By Kristen Hollinger, CRP
Kristen Hollinger has been with Aires for 15 years and currently serves as the Aires Implementation Director. Kristen’s credentials include the Certified Relocation Professional designation from Worldwide ERC® and the Project Management Professional (PMP) designation. In this two-part blog series, she provides insight into implementation success.
In last week’s blog post, we discussed how to ensure you are properly prepared for an implementation. This week, we will focus how to translate that preparation into a project plan and strategy.
FAIL TO PLAN, PLAN TO FAIL
Make sure your RMC provides a project plan and assigns a project lead. The project plan should include a summary of the outstanding items that need accomplished (e.g., work breakdown structure and detailed activity lists), an estimate of resources needed, a schedule, and communication plan. Your RMC’s project lead should create these project documents, obtain your approval, and keep the documents current throughout implementation.
Ensure the project team, key stakeholders, and leadership are aligned and approve of the project plan before you begin – particularly on the schedule. Don’t forget about functional managers who may need to give permission for their team members to do project work.
Weekly project calls are critical to keep the project team on track – you should insist on these. For larger projects I also recommend monthly status calls and progress reports to keep stakeholders informed and functional managers aware of upcoming resource needs.
“Strategy is style of thinking, a conscious and deliberate process, an intensive implementation system, the science of insuring future success.” - Pete Johnson
Implementation is also a perfect opportunity to perform a strategic program review. Your RMC should bring subject matter experts to the table such as Consulting or Innovation/Design teams to help you consider key factors about your program such as:
· Is the program helping achieve departmental and organizational goals?

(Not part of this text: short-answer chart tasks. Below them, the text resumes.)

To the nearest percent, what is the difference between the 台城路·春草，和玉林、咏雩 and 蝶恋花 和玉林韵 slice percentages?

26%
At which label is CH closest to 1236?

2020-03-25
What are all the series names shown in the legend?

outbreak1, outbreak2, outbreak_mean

· Is the program aligned with organizational culture?
· Is The program successful in measuring the mobility experience through the eyes of your internal customers? To find out:
Analyze exception reports and quality scores – these reflect where your transferees perceive the current policies or mobility providers are falling short
Consider anonymous surveys to collect data from key stakeholders in Talent Acquisition, Human Resources, business leaders, etc.

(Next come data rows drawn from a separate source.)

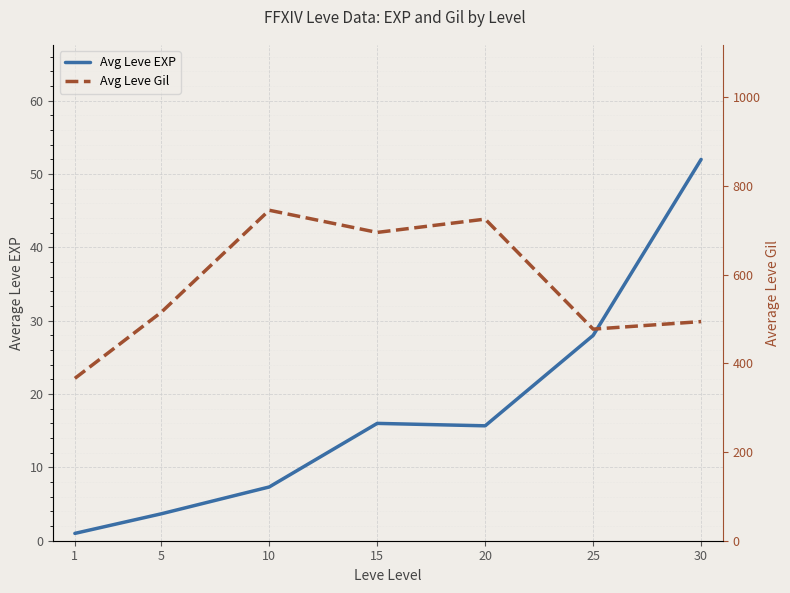

What is the value of the Avg Leve Gil point at the 1st from the left?

366.0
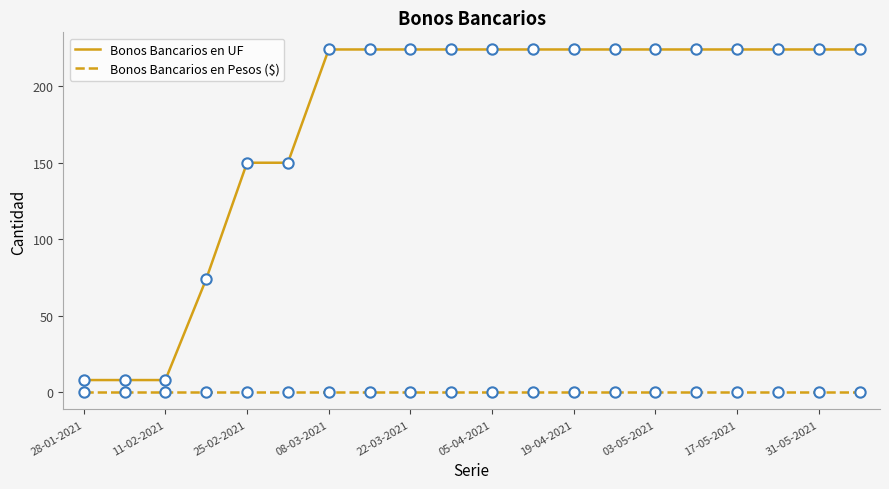

At how many categories does at least one series exceed 130?

16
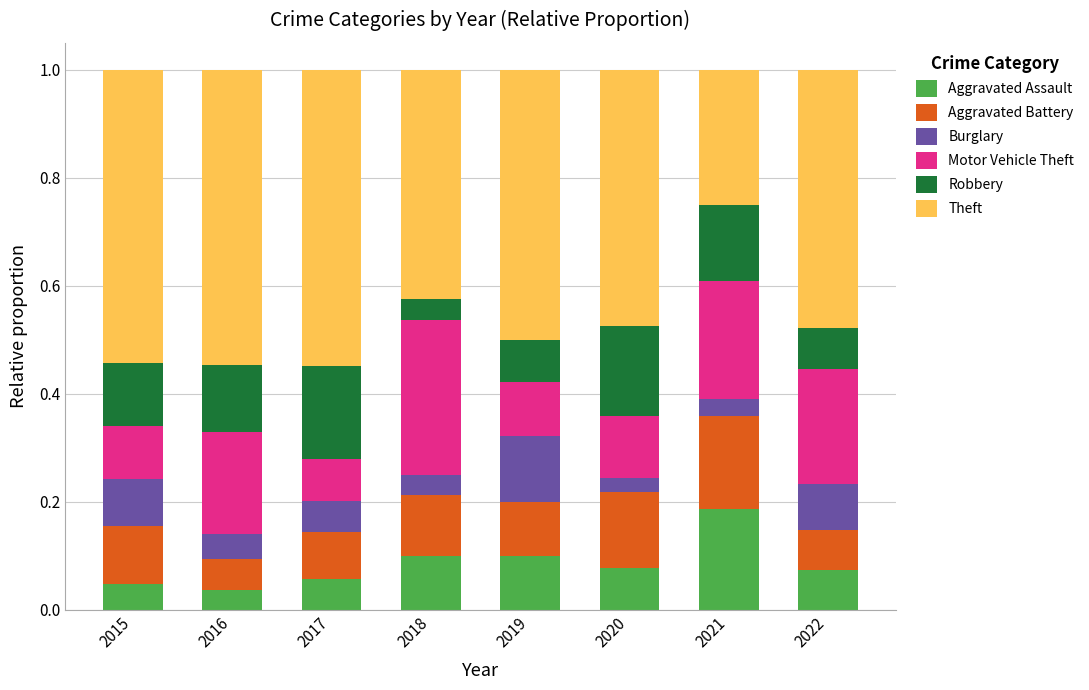

What are all the series names shown in the legend?

Aggravated Assault, Aggravated Battery, Burglary, Motor Vehicle Theft, Robbery, Theft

Benchmark against your competitors – are you positioned to attract and retain key talent?
· Evaluate processes – where are there bottlenecks to eliminate and opportunities to streamline or automate?
· Consider Design Thinking exercises for a fresh perspective on the mobility journey or to brainstorm & prioritize solutions to complex problems.
Above all, be open to the ideas and concepts that arise during this process. Take the time to determine what’s right for your organization and partner with your RMC for trend data and suggestions. Implementing a program that serves both you and your relocating employees is paramount to retaining talent and achieving ongoing success in your program.